When I started Zochrot and googled “Nakba” (in Hebrew) the results referred to turning out lights and its declensions. Today an internet search returns innumerable results referring to the 1948 tragedy. The Arabic word, “Nakba,” is written and spoken in Hebrew; it appears so widely in Israeli discourse that it’s become almost transparent, obvious, which would have been inconceivable a decade earlier. Even if most Israelis still don’t know much about the nakba, they understand it’s a significant event that challenges the Israeli narrative, which is why the majority still responds with hostility and even violence (only verbal, at least for now). But it’s already clear the Israeli mainstream can’t ignore the Nakba and its principal spokesman in Hebrew – Zochrot. That’s demonstrated by the efforts of Im Tirtzu and NGO Monitor to religiously follow the work of our relatively small organization and respond to them both openly and covertly.

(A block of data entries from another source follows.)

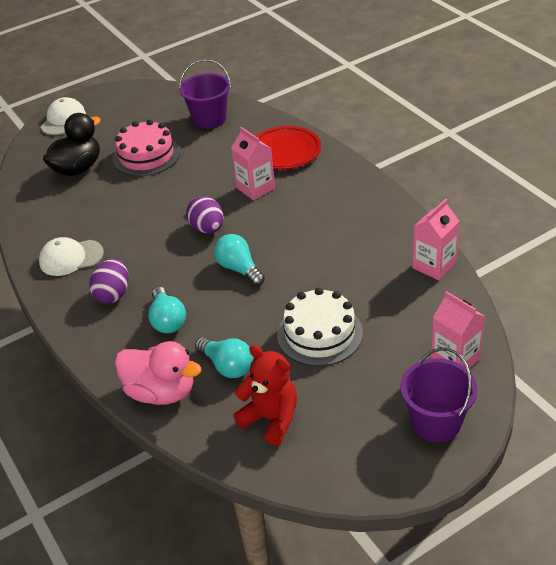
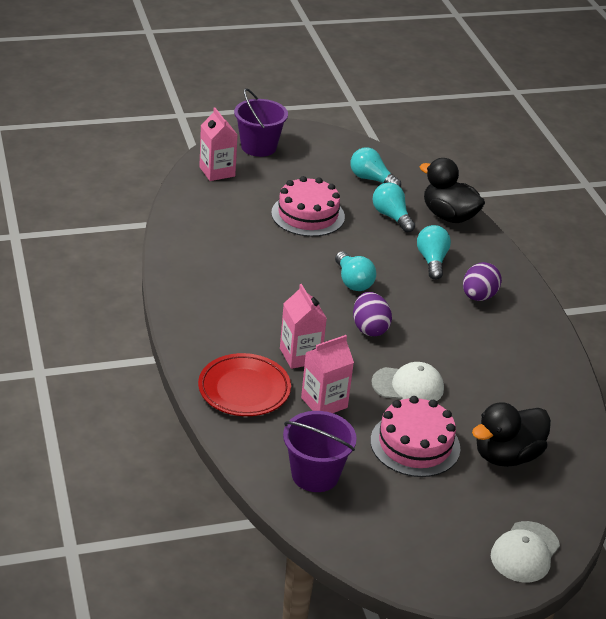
camera: 170 degrees left, 5 degrees down
(71, 258) = (519, 344): white cap -> white cap (408, 386)
(161, 392) = (448, 216): pink duck -> black duck
(271, 419) = (371, 179): red teddy bear -> turquoise light bulb
(319, 333) = (308, 215): white cake -> pink cake
(434, 265) = (179, 231): pink carton -> pink carton (324, 402)

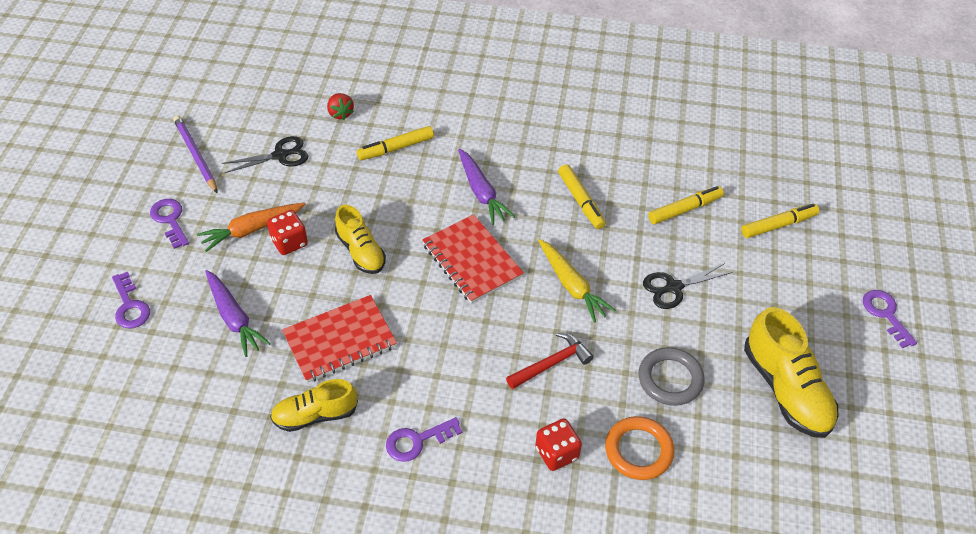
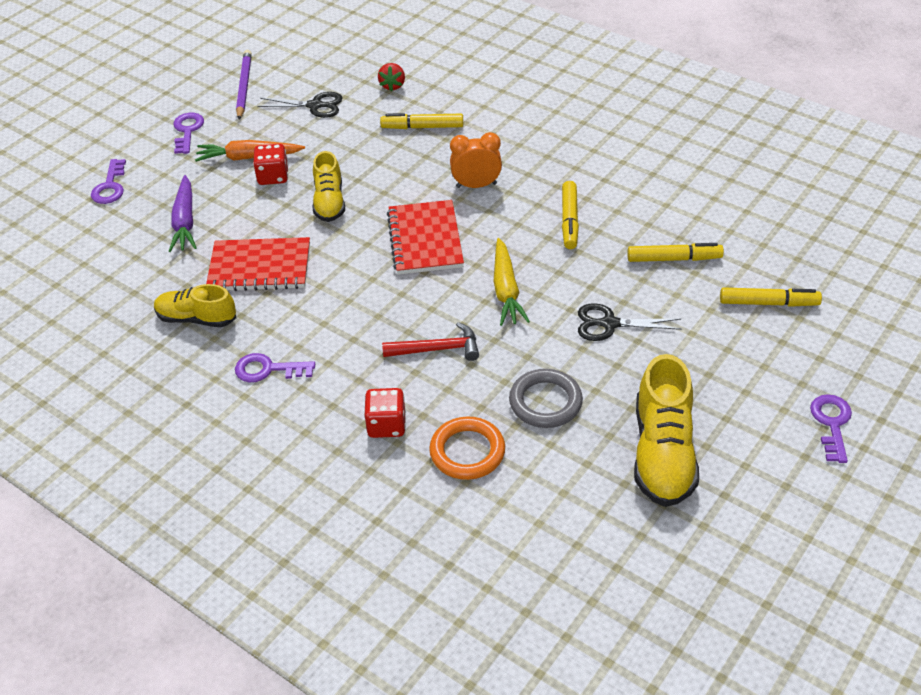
camera: 30 degrees right, 5 degrees down
(481, 192) = (476, 185): purple carrot -> orange clock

Success also comes with a price. Various Israeli and Palestinian organizations aren’t always pleased by Zochrot’s success; they’re envious. This is, of course, too sensitive an issue to discuss openly but it’s sometimes surprising to find even strategic allies who aren’t happy with our achievements. Clearly, however, the greatest danger to Zochrot’s existence comes from the political right and the government of Israel which is liable to pass even harsher legislation endangering the continuation of our project. As I write, an orchestrated campaign is underway in opposition to a conference Zochrot is organizing whose subject is the return of Palestinian refugees. The conference will be held in an auditorium at the Eretz Yisrael Museum in Tel Aviv; the museum has been bombarded with threats of budget cuts because of the conference, and there have even been calls for a boycott of the museum posted on a Facebook page dealing with boycotts of Israel. Im Tirtzu recently appealed to the Registrar of Non-Profit Organization demanding he shut Zochrot down, on the basis of various illegitimate arguments. It’s clear that the reason for these efforts is Zochrot’s success in mounting a significant challenge to the Israeli hegemonic discourse.